- [OBJECTIF A]:
Recopiez à l'identique le passage du texte sur Gustave IV de Suède, depuis « Victor Hugo, in » jusqu'à « de haut vol. » inclus.

HORS SUJET
CHRONIQUES D'UN PARFAIT SCANDINASE
« Cet
homme a payé tant de gloire
Par
des malheurs que la mémoire
Ne
peut rappeler sans effroi. »
Victor Hugo, in Au Colonel G-A Gustaffson à l’époque où le poète préférait Gustave
à Napoléon. Il changera d’avis.
Il
est né roi, il est mort colonel. Il avait hérité d’un royaume puissant, il a
laissé en pays en pleine crise. Bien sûr, Gustave IV de Suède a manqué de
chance, arrivant au pouvoir dans une époque troublée. Cependant, la grandeur de
son échec ne tient pas seulement au hasard, mais aussi à des remarquables
qualités de perdant dont il sut faire preuve tout du long de sa vie. Portrait
d’un loser de haut vol.

- [OBJECTIF B]:
Reproduisez mot pour mot les rangées depuis leur début jusqu'à la ligne contenant « collectors: M. López Figueiras », celle-ci comprise, et rien d'autre.

- [DONNÉES FOURNIES]:
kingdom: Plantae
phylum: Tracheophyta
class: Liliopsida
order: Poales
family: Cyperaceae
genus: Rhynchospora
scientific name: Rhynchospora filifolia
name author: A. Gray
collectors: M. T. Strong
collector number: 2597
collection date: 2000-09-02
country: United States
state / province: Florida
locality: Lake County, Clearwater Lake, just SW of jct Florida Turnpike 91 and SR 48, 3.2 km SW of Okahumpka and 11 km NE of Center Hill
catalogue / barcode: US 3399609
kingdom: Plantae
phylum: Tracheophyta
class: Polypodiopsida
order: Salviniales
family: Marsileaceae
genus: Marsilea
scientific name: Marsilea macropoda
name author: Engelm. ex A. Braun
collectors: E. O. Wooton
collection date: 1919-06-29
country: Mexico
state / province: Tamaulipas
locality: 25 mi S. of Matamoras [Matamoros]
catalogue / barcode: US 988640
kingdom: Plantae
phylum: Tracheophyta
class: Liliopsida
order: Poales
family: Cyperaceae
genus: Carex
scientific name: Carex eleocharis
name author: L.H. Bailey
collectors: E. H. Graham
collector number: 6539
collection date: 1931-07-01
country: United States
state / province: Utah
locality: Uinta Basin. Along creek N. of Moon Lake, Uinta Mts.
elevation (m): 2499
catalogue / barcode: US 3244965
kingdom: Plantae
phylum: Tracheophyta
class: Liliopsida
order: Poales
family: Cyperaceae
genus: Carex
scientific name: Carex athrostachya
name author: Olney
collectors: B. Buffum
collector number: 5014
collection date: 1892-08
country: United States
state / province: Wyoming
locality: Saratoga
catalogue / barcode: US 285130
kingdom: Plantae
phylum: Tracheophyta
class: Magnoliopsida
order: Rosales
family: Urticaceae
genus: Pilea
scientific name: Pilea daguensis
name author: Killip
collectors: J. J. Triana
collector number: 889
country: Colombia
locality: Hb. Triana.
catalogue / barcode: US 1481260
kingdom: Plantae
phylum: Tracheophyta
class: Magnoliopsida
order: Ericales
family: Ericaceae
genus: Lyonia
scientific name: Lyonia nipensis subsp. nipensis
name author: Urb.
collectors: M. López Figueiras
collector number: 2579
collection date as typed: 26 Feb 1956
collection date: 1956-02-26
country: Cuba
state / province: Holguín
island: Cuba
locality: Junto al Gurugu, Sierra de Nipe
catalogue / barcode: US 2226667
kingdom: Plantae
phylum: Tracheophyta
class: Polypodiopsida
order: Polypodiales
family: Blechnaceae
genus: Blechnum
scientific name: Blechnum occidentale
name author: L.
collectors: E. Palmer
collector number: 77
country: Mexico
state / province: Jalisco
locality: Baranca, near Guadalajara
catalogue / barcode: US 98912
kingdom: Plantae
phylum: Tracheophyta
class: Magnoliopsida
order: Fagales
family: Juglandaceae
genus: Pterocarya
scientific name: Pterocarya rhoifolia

- [RÉPONSE FINALE A]:
Victor Hugo, in Au Colonel G-A Gustaffson à l’époque où le poète préférait Gustave
à Napoléon. Il changera d’avis.
Il
est né roi, il est mort colonel. Il avait hérité d’un royaume puissant, il a
laissé en pays en pleine crise. Bien sûr, Gustave IV de Suède a manqué de
chance, arrivant au pouvoir dans une époque troublée. Cependant, la grandeur de
son échec ne tient pas seulement au hasard, mais aussi à des remarquables
qualités de perdant dont il sut faire preuve tout du long de sa vie. Portrait
d’un loser de haut vol.

- [RÉPONSE FINALE B]:
kingdom: Plantae
phylum: Tracheophyta
class: Liliopsida
order: Poales
family: Cyperaceae
genus: Rhynchospora
scientific name: Rhynchospora filifolia
name author: A. Gray
collectors: M. T. Strong
collector number: 2597
collection date: 2000-09-02
country: United States
state / province: Florida
locality: Lake County, Clearwater Lake, just SW of jct Florida Turnpike 91 and SR 48, 3.2 km SW of Okahumpka and 11 km NE of Center Hill
catalogue / barcode: US 3399609
kingdom: Plantae
phylum: Tracheophyta
class: Polypodiopsida
order: Salviniales
family: Marsileaceae
genus: Marsilea
scientific name: Marsilea macropoda
name author: Engelm. ex A. Braun
collectors: E. O. Wooton
collection date: 1919-06-29
country: Mexico
state / province: Tamaulipas
locality: 25 mi S. of Matamoras [Matamoros]
catalogue / barcode: US 988640
kingdom: Plantae
phylum: Tracheophyta
class: Liliopsida
order: Poales
family: Cyperaceae
genus: Carex
scientific name: Carex eleocharis
name author: L.H. Bailey
collectors: E. H. Graham
collector number: 6539
collection date: 1931-07-01
country: United States
state / province: Utah
locality: Uinta Basin. Along creek N. of Moon Lake, Uinta Mts.
elevation (m): 2499
catalogue / barcode: US 3244965
kingdom: Plantae
phylum: Tracheophyta
class: Liliopsida
order: Poales
family: Cyperaceae
genus: Carex
scientific name: Carex athrostachya
name author: Olney
collectors: B. Buffum
collector number: 5014
collection date: 1892-08
country: United States
state / province: Wyoming
locality: Saratoga
catalogue / barcode: US 285130
kingdom: Plantae
phylum: Tracheophyta
class: Magnoliopsida
order: Rosales
family: Urticaceae
genus: Pilea
scientific name: Pilea daguensis
name author: Killip
collectors: J. J. Triana
collector number: 889
country: Colombia
locality: Hb. Triana.
catalogue / barcode: US 1481260
kingdom: Plantae
phylum: Tracheophyta
class: Magnoliopsida
order: Ericales
family: Ericaceae
genus: Lyonia
scientific name: Lyonia nipensis subsp. nipensis
name author: Urb.
collectors: M. López Figueiras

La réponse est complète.